» AIM
In the listing below, write out again word for word everything from the line containing "family: Fringillidae" down to the line containing "family: Nicatoridae", with both of those lines included. Give only these lines.

» MATERIAL FOR THIS EXERCISE
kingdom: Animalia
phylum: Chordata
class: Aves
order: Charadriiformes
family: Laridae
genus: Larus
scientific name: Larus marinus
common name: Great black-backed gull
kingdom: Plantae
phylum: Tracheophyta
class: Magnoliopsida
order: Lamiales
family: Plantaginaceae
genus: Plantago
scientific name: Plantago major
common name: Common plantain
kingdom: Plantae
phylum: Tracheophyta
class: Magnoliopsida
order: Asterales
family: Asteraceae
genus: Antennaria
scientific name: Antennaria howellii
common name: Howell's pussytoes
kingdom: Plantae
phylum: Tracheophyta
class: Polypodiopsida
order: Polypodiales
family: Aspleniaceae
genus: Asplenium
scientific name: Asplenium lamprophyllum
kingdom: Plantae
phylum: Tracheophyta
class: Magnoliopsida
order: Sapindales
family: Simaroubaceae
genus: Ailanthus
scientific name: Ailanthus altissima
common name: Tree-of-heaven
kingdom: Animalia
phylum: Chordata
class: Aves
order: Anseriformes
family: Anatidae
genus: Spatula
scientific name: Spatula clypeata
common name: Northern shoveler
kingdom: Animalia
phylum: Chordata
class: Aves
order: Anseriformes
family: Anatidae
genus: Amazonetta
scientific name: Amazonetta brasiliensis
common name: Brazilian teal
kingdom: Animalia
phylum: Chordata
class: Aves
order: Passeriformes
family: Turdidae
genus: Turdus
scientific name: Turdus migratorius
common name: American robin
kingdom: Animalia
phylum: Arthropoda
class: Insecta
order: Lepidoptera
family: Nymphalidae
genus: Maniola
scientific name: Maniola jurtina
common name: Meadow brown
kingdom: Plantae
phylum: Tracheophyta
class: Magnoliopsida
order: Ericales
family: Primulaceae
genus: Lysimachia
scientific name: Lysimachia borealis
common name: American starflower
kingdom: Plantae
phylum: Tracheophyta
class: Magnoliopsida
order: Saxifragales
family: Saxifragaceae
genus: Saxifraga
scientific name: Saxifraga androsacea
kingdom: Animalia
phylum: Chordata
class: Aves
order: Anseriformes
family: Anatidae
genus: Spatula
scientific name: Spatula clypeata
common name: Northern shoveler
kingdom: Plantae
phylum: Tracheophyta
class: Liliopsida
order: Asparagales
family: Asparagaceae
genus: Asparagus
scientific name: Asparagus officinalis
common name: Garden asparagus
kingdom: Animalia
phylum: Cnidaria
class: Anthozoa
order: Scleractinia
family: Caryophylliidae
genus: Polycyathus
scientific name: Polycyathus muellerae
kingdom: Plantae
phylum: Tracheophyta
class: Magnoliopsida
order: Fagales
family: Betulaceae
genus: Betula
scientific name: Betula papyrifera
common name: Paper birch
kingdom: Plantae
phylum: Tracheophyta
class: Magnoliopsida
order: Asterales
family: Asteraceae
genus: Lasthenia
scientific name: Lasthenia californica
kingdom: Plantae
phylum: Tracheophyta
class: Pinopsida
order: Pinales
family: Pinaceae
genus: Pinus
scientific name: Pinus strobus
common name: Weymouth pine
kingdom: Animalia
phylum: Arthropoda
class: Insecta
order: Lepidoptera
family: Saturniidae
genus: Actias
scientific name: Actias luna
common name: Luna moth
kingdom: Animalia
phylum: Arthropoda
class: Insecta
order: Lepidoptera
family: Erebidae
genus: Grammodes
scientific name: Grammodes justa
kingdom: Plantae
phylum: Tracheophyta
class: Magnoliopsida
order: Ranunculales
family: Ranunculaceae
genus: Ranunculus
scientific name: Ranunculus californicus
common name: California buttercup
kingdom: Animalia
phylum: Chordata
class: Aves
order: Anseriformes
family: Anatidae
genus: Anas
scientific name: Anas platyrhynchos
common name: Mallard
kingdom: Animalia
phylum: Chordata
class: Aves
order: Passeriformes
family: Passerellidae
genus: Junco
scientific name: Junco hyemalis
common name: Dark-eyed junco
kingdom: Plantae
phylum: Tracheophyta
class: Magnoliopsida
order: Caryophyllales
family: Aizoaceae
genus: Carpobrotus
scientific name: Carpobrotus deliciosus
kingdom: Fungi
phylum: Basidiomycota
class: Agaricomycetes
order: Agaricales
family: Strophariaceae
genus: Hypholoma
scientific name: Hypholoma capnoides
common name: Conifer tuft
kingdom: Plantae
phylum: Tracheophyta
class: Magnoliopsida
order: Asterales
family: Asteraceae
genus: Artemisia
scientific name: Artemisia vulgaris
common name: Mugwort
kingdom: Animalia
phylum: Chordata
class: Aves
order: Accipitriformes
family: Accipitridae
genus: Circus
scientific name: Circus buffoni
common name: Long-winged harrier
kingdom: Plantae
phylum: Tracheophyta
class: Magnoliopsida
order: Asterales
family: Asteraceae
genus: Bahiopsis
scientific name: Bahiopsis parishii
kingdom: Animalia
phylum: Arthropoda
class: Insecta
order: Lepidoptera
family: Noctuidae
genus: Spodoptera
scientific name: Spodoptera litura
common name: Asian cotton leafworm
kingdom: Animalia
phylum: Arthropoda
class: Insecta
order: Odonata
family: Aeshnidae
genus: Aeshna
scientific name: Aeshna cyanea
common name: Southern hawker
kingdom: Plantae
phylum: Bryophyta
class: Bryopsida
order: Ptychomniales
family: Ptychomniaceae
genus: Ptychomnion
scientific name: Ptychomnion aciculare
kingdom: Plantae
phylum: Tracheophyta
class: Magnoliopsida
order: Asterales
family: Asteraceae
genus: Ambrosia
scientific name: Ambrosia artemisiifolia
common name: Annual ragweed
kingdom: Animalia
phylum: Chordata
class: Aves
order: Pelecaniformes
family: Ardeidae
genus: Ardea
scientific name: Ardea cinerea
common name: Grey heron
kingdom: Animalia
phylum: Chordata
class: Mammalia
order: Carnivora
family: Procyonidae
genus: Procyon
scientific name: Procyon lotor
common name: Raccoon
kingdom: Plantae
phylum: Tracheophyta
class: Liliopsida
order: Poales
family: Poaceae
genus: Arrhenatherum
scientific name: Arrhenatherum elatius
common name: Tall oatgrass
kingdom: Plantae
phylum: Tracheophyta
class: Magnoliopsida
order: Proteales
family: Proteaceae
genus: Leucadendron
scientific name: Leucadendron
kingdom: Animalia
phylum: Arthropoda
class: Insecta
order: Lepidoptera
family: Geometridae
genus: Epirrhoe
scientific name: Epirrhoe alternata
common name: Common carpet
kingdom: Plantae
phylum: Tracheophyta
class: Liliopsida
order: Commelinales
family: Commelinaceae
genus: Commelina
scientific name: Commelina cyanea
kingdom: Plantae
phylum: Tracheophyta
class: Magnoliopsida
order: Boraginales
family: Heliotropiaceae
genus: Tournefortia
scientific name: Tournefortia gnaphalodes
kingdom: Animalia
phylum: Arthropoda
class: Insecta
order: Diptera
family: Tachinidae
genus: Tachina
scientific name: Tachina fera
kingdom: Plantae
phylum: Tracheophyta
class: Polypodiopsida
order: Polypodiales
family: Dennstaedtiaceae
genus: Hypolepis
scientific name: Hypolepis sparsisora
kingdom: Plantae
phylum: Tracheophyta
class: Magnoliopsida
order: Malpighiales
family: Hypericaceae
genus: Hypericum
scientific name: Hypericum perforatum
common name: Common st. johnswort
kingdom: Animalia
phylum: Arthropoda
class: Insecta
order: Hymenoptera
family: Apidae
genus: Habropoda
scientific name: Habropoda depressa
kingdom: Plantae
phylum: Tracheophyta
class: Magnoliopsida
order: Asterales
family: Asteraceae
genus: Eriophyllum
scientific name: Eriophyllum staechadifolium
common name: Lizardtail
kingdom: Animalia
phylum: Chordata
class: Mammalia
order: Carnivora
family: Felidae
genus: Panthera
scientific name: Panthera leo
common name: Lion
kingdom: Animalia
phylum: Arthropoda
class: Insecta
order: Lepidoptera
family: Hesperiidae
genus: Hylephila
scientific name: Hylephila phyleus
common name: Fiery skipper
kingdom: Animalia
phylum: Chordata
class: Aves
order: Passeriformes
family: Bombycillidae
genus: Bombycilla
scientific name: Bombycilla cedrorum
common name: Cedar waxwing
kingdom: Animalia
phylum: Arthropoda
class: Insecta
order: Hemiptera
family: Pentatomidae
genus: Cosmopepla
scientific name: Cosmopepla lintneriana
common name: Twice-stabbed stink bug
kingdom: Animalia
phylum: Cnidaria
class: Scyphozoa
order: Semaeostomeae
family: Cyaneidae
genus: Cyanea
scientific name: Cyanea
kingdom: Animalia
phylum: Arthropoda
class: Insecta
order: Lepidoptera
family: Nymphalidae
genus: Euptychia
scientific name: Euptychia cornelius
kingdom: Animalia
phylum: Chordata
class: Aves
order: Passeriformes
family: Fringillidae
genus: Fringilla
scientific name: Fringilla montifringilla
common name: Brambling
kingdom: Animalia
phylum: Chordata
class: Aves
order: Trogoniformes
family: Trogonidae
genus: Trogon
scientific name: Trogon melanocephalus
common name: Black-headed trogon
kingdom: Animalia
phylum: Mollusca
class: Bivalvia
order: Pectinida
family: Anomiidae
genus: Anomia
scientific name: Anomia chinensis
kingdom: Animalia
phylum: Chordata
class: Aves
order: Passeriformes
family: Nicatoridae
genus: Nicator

» WRITTEN RESPONSE
family: Fringillidae
genus: Fringilla
scientific name: Fringilla montifringilla
common name: Brambling
kingdom: Animalia
phylum: Chordata
class: Aves
order: Trogoniformes
family: Trogonidae
genus: Trogon
scientific name: Trogon melanocephalus
common name: Black-headed trogon
kingdom: Animalia
phylum: Mollusca
class: Bivalvia
order: Pectinida
family: Anomiidae
genus: Anomia
scientific name: Anomia chinensis
kingdom: Animalia
phylum: Chordata
class: Aves
order: Passeriformes
family: Nicatoridae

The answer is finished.